Not a word, not a glance of the younger man that evening, had escaped him—he had been studying him with all the minute attention of that great, overweening brain that, from an origin of which he never spoke, had made him one of the foremost experimenters in Europe. The swift gleam in Phil's eye as he watched the geisha, the eager drinking in of the girlish daintiness, the colors and perfumes to which he stretched himself like a cat—the watchful, impassive eyes took note of everything. All Bersonin's talk had held an evil lure. It had touched on the extravagant and sensual vagaries of luxury, the sybaritic pleasures of the social gourmet, subjects appealing to the imagination of the youth whom he was examining like a slide under the microscope. They had stopped once at a chaya for tea, but Phil had called for the hot native saké, and as its musty, sherry-like fumes crept into his blood he talked with increasing recklessness. Beneath their veiled contemptuousness, Bersonin's feline eyes began to harbor a stealthy satisfaction. He had guessed why Phil had suggested coming to Mukojima. The latter's restlessness, his anxious surveillance of the passers-by, might have enlightened a less observant spectator.

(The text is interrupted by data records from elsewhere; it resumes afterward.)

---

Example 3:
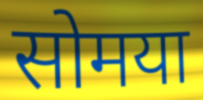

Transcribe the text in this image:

सोमया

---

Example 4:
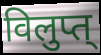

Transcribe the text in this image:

विलुप्त्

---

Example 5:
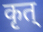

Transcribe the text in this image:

कृत्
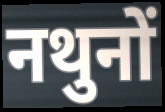
नथुनों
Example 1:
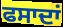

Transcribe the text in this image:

ਫਸਾਦਾਂ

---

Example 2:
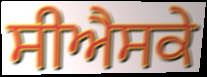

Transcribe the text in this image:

ਸੀਐਸਕੇ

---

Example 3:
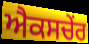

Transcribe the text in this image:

ਐਕਸਚੇਂਰ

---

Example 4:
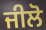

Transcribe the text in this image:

ਜੀਲੋ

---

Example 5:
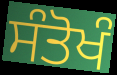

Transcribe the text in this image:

ਸੰਤੋਖੰ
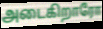
அடைகிறாரோ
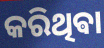
କରିଥିଵା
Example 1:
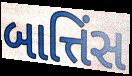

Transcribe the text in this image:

બાત્તિંસ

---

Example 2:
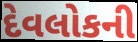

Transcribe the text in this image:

દેવલોકની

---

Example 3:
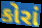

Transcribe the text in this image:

કોરાં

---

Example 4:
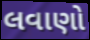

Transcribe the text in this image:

લવાણો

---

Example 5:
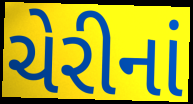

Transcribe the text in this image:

ચેરીનાં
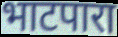
भाटपारा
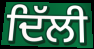
ਦਿੱਲੀ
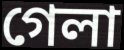
গেলা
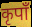
कृपाँ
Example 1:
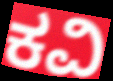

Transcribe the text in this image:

ಕವಿ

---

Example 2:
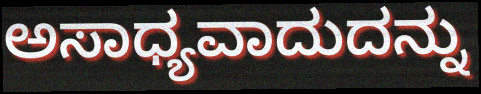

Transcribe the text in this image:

ಅಸಾಧ್ಯವಾದುದನ್ನು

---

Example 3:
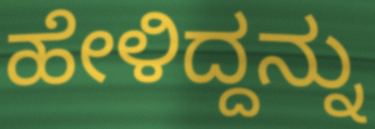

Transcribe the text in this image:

ಹೇಳಿದ್ದನ್ನು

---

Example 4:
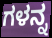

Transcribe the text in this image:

ಗಳನ್ನ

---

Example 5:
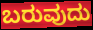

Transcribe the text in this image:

ಬರುವುದು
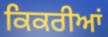
ਕਿਕਰੀਆਂ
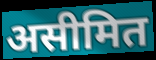
असीमित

Phil's new passion had, in fact, a strong hold on him. That long-ago picture of Haru, barefooted in the surf, frequent recollection had stamped on his brain and the sight of her fresh beauty to-day had fanned the coal to a flame. Those stolen kisses in the bamboo lane had roused a lurking devil that counted nothing but his own desires. For this hour, while the saké ran in his pulses, the flame overshadowed even Bersonin.
"Well, my boy," said the latter at length quizzically, "when you find her, just give me the hint and I'll go."

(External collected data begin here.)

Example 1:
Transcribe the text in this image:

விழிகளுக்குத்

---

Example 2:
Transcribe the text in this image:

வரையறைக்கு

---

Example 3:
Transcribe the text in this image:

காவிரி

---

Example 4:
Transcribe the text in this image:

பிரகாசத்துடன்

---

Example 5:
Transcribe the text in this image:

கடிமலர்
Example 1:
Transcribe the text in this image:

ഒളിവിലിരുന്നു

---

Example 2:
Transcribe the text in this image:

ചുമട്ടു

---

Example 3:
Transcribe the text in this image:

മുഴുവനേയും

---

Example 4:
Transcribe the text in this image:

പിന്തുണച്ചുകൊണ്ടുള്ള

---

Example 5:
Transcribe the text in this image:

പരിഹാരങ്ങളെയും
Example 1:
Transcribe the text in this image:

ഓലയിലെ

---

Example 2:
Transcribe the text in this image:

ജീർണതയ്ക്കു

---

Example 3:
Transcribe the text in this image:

Phil flushed, then laughed shortly. "So you are a mind-reader, too?" he said.
"It's written all over you," said Bersonin. "Why didn't you tell me? We could have postponed our dinner and left you free for the chase. It is a chase, eh?"
"Yes," said Phil. "I—I haven't had much luck with her yet. I just happened to know she was to be here to-night. She's a pretty little devil," he added, "the prettiest I've seen in Japan."
"The Japanese type is the rage in Paris now," said the other. "Take her there, dress her in jewels, and drive her through the Bois some afternoon and you'll be the most talked-of man in France next morning."
The red deepened in Phil's cheek. The prospect drew him. He looked at Bersonin. Paris and jewels!
He drank more saké at the next tea-house. It had begun to show in a shaking of the hand, a louder voice. Suddenly Phil sprang to his feet. "There she is!" he exclaimed.
Bersonin looked. "Lovely!" he said, "I congratulate you. I'll walk back to the motor-car—the sights amuse me. You can come along when you please. Dinner will wait. And, anyway, what's dinner to a pretty woman?"